History Of Pixel Art
see The History Of Pixel Art


Index Painting
Creating Pixel Art in Indexed Modes, working with Indexed Images while paying attention to Palette Structure and keeping possible Palette Effects in mind and at all times keeping control over (if necessary by fixing the results) the pixel level polish of a piece even when using tools that influence more than one pixel at a time.

Historically, "Index Painting" is the natural way to go and think about making Pixel Art as most hardware and digital image editing tools either used Indexed Modes as the default mode or simply did not provide any other modes. The term "Index Painting" was not around then because there simply was nothing else.
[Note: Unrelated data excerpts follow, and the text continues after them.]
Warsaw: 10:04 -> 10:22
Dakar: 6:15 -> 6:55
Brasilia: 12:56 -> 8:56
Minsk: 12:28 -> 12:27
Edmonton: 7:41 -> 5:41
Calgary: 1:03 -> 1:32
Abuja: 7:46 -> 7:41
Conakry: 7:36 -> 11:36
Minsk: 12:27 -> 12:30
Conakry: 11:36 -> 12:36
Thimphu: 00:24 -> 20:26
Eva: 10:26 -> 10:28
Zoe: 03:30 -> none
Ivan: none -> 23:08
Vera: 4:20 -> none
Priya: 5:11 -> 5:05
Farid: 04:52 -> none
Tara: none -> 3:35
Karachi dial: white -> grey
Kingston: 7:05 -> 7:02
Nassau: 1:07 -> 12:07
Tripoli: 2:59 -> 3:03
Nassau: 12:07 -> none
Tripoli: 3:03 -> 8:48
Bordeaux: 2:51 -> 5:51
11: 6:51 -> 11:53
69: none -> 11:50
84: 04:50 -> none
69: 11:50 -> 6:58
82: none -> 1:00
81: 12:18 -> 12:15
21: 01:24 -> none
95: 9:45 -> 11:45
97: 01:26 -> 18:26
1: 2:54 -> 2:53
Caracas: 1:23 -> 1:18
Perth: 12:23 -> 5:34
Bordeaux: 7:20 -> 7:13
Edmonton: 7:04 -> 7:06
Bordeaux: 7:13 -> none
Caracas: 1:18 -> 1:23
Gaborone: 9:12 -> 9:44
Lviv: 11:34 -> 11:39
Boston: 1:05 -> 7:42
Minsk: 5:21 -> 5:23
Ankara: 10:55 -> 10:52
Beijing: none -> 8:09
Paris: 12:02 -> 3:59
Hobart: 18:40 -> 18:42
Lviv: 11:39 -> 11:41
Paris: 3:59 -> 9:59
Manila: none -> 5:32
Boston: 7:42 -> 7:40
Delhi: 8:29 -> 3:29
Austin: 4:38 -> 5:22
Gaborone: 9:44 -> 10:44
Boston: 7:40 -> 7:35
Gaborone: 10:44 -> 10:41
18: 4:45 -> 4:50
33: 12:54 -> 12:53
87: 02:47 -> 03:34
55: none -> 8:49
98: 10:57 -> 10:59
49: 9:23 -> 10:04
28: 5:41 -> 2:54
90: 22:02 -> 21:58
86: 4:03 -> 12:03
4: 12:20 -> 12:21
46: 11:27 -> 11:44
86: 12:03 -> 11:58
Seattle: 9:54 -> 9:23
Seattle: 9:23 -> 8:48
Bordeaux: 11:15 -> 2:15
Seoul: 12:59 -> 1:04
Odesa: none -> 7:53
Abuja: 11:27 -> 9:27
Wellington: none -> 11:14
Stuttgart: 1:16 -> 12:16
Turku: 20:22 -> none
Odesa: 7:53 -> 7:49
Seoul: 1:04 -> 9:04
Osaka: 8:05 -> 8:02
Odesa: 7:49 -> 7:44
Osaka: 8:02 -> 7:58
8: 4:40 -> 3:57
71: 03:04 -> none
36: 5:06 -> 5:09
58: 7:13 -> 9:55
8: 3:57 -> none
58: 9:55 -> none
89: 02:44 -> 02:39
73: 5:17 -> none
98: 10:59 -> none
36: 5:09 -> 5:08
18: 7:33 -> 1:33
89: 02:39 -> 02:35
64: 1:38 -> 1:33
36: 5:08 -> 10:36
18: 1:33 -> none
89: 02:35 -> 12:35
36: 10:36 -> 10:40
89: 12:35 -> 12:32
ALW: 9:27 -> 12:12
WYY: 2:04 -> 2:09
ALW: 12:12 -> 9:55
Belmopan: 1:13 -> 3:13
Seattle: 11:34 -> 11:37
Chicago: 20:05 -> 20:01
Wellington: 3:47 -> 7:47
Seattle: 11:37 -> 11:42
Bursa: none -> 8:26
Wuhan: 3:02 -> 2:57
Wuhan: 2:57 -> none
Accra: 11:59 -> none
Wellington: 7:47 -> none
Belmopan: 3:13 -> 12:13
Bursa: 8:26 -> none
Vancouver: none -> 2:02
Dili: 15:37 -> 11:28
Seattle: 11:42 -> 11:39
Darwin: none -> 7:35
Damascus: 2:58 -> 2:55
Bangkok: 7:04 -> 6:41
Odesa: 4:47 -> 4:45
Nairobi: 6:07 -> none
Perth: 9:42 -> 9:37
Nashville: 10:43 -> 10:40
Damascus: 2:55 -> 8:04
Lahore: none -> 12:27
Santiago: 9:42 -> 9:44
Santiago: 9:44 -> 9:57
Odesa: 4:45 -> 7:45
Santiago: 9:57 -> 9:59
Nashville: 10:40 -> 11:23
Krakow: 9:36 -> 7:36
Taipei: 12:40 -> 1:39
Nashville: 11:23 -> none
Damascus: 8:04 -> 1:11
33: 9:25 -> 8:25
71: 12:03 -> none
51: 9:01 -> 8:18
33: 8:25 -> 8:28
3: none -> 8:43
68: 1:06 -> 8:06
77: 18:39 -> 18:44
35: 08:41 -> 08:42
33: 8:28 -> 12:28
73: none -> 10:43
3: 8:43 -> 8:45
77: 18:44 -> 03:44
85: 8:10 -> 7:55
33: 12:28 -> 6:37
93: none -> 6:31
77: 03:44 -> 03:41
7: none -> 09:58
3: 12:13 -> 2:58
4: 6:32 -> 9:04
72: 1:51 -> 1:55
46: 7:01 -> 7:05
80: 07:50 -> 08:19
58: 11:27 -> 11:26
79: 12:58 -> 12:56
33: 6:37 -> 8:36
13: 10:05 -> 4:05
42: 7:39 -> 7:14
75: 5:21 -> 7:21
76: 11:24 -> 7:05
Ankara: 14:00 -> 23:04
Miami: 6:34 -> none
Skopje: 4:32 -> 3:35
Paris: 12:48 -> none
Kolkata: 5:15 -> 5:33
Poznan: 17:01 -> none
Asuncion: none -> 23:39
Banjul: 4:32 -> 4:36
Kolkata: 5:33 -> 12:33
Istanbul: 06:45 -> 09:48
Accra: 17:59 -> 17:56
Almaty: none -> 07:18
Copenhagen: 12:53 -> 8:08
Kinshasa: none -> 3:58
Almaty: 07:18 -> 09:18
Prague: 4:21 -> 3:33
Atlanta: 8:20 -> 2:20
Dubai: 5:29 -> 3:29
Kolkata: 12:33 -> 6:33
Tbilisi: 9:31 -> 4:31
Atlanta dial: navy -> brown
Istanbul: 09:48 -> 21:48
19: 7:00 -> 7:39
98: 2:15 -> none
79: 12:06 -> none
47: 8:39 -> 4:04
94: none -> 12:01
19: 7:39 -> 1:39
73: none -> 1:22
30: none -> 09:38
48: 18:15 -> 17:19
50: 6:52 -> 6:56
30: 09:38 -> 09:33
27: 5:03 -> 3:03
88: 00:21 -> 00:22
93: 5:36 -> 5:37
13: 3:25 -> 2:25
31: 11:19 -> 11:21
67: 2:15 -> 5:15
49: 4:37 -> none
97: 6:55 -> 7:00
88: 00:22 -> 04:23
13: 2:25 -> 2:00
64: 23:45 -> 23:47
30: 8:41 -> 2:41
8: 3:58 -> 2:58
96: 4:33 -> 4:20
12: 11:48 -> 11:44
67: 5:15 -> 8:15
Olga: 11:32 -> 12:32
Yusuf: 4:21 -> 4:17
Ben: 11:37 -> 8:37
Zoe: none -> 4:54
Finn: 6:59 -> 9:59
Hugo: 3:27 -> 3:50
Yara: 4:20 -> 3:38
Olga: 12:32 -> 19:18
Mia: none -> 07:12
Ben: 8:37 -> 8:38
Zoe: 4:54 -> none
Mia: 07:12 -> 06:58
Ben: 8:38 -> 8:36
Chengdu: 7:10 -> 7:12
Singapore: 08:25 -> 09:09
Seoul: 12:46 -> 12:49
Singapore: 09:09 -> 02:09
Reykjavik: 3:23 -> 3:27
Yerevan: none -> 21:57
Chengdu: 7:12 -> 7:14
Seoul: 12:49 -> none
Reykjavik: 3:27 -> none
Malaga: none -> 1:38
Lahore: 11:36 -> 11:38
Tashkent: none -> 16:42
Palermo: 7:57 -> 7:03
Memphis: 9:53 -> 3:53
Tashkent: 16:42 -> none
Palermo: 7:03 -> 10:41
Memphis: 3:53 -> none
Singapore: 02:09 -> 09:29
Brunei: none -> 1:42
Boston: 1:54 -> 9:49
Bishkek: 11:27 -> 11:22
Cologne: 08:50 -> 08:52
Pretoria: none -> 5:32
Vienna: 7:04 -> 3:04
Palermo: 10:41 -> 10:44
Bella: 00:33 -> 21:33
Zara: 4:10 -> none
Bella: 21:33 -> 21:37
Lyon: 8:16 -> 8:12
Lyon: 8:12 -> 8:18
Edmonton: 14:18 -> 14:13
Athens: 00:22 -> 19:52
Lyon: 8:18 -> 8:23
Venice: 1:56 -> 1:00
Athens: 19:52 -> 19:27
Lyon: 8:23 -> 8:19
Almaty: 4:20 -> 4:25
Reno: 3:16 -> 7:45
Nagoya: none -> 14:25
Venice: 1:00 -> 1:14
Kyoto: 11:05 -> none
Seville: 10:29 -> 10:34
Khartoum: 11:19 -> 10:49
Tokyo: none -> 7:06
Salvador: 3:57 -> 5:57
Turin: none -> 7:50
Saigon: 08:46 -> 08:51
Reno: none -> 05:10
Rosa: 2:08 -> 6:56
Today the term seems to be used to set "Pixel Art"(in the sense of Index Painting) apart from other "Pixel Art"(in the sense of Digital Painting and Computer Generated Imagery(e.g. 3D renderings)) and the third kind of "Pixel Art"(the purists "one pixel at a time"- process).

Some advocate placing one pixel at a time as the only "allowed" process to create "Pixel Art"(a term which eludes definition itself) while others advocate whether something is or is not "Pixel Art" can not be defined by processes but only by looking at the results.

The actual term "Index Painting" emerged from the on-going online debate about "pixel purism", processes and results:
http://www.danfessler.com/blog/pixel-purism-process-vs-results
http://www.danfessler.com/blog/hd-index-painting-in-photoshop


Palette Swap - Color Cycling

further reading:
https://en.wikipedia.org/wiki/Color_cycling

0xDB:
Updated entries for Construction and Dithering & Dither-AA (and removed version number as the board already shows when a post was last edited).


Construction

further reading:
https://en.wikipedia.org/wiki/Drawing#Form_and_proportion
https://www.google.com/?q=drawing+fundamentals+construction


Dithering & Dither-AA

further reading:
https://en.wikipedia.org/wiki/Dither
https://en.wikipedia.org/wiki/Dither#Digital_photography_and_image_processing

Ai:

--- Quote from: 0xDB on March 13, 2016, 08:35:29 pm ---
Construction

further reading:
https://en.wikipedia.org/wiki/Drawing#Form_and_proportion
https://www.google.com/?q=drawing+fundamentals+construction

--- End quote ---
Reminds me of thumbnailing, which is sort of proto-composition, proto-construction and proto-gesture all rolled together. Which makes me think of the fact that gesture typically refers to the posture of an animate creature, but can usefully be applied to any organic object (and arguably many non-organic ones, or even the picture as a whole.).. and wonder if you are going to point out in the gesture entry that gesture is not restricted to animate things.